Time Within Words
- Armando Cruz - Fragmentos do Verbo

- Jun 4
- 2 min read

Some words last longer than matter. And some silences say more than any sentence. Between the two, we move with attentive senses, as if tracing time through language. Time, yes, resides within words. It lives in their roots, their inflections, their absences. Every conjugated verb, every tense we choose, is a way of choosing how to exist.
In Portuguese, we say "estou com saudade" — I am with longing — not "I have longing". Longing is not possession, it is a state. In French, the verb "être" is intertwined with time and identity. In English, "to be" is both being and existing. Each language makes us choose how to stand in time — whether we are passing through, belonging, or resisting. Learning a language is also learning how to narrate time differently.

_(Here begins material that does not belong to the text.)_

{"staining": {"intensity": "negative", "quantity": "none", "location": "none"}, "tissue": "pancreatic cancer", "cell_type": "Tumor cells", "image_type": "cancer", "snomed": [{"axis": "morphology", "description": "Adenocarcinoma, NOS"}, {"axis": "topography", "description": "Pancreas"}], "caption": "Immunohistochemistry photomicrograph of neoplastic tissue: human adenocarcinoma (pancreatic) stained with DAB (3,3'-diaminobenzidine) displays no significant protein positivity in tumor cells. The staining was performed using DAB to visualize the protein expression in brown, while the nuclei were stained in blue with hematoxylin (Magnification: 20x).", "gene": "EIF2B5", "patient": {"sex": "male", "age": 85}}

As a translator and teacher, I see how verb tenses become mirrors of our relationship with existence. The past, the future, the continuous present — they are all ways of inhabiting reality. Some learners cling to the present tense, where they feel safe; others explore the conditional, where there is space for dreaming, for hypotheses, for what could have been.

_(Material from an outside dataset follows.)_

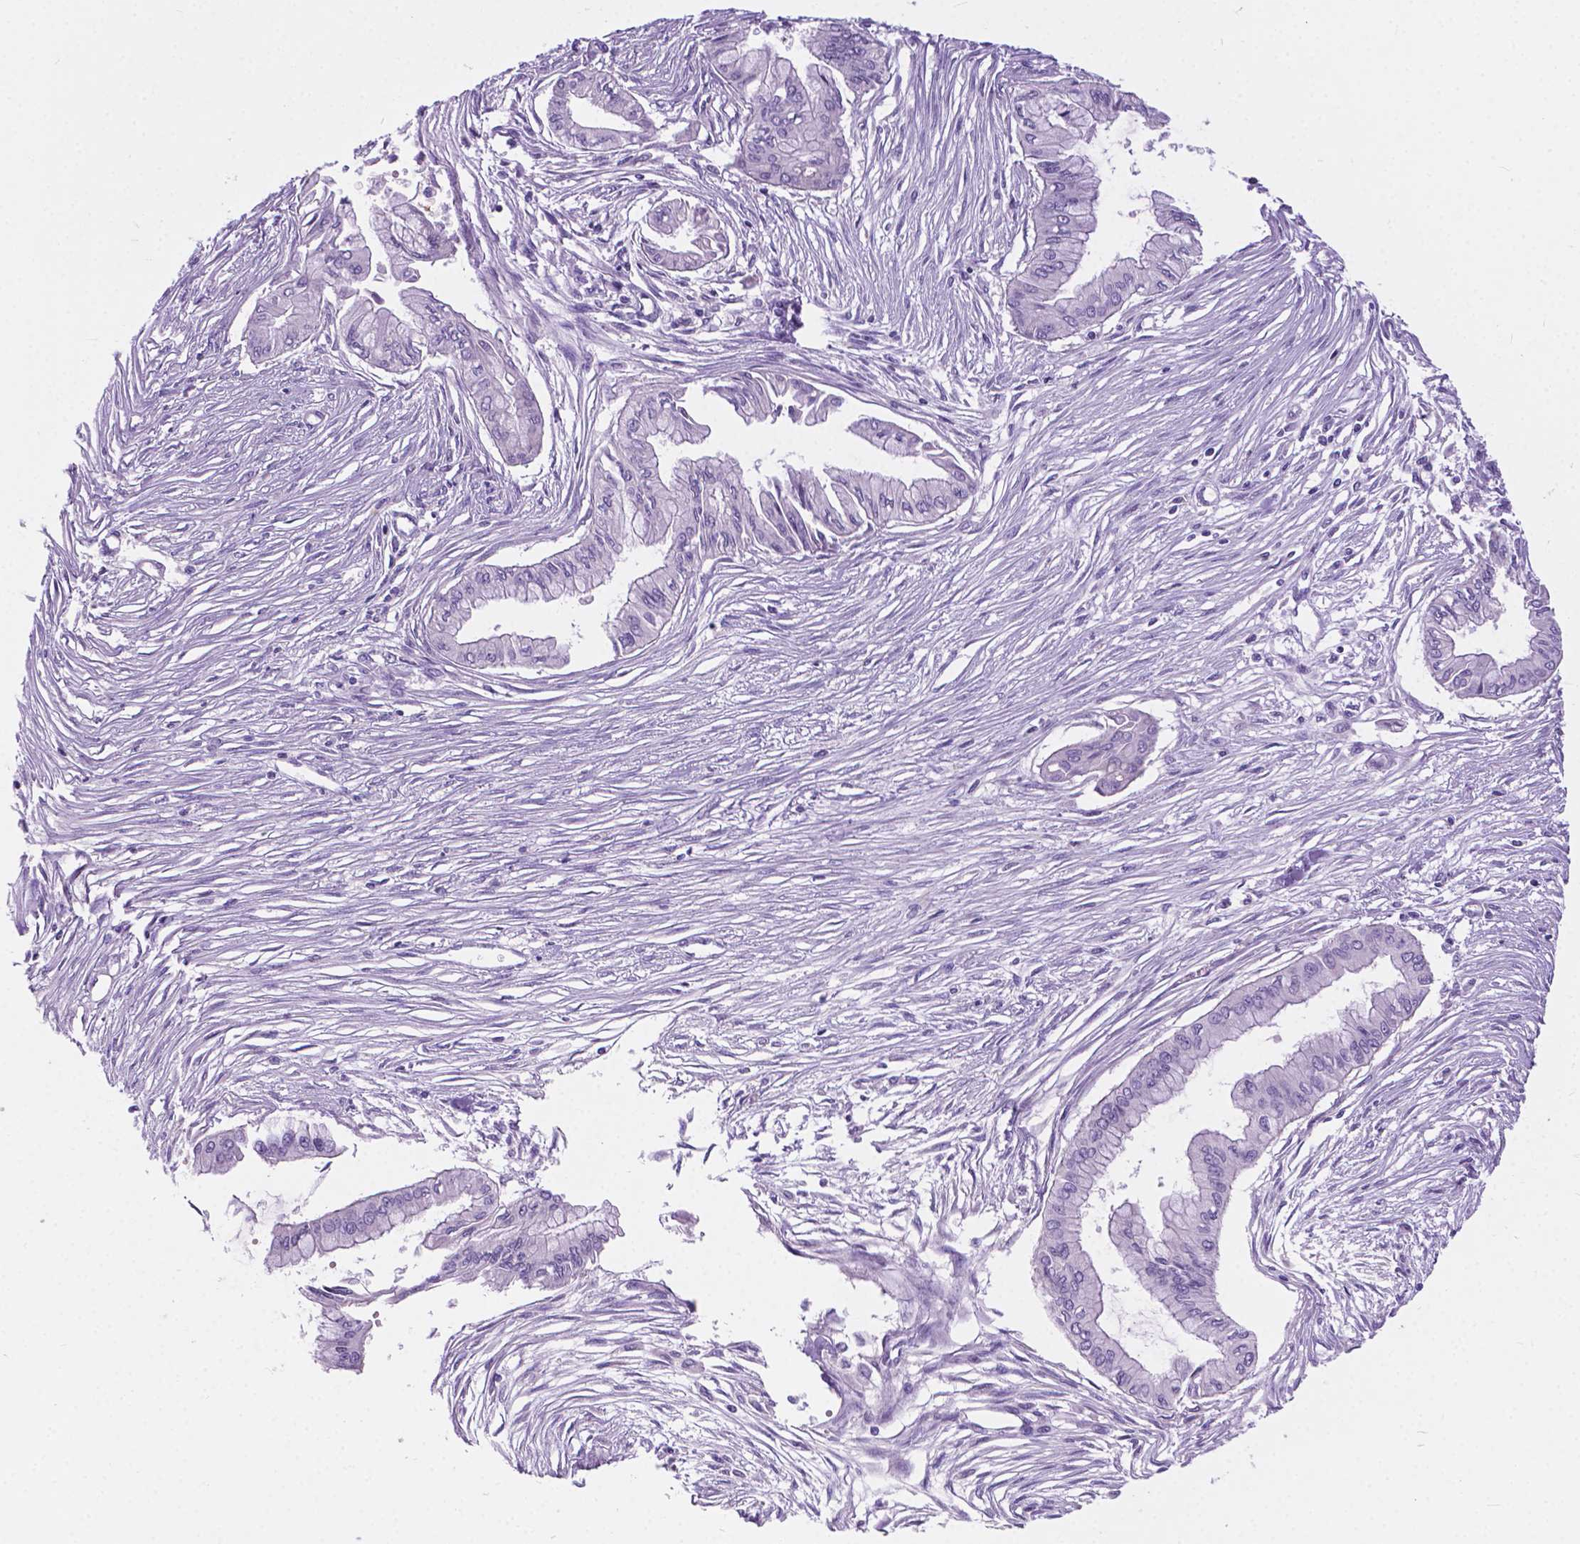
{"staining": {"intensity": "negative", "quantity": "none", "location": "none"}, "tissue": "pancreatic cancer", "cell_type": "Tumor cells", "image_type": "cancer", "snomed": [{"axis": "morphology", "description": "Adenocarcinoma, NOS"}, {"axis": "topography", "description": "Pancreas"}], "caption": "This is a histopathology image of immunohistochemistry staining of adenocarcinoma (pancreatic), which shows no expression in tumor cells.", "gene": "ARMS2", "patient": {"sex": "female", "age": 68}}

When I teach, I do not simply offer verb tables. I offer lenses. Teaching grammar is, in this way, teaching philosophy. Helping someone say "I was," "I will be," "I would have been" is guiding them through their path, their longing, their destiny. Each verb tense becomes a window into inner time.
Fragmentos do Verbo is born from such encounters: where language ceases to be tool and becomes mirror. Where the fragmented verb reveals us whole. Because in the end, to study a language is to study oneself. And each tense we learn is time regained.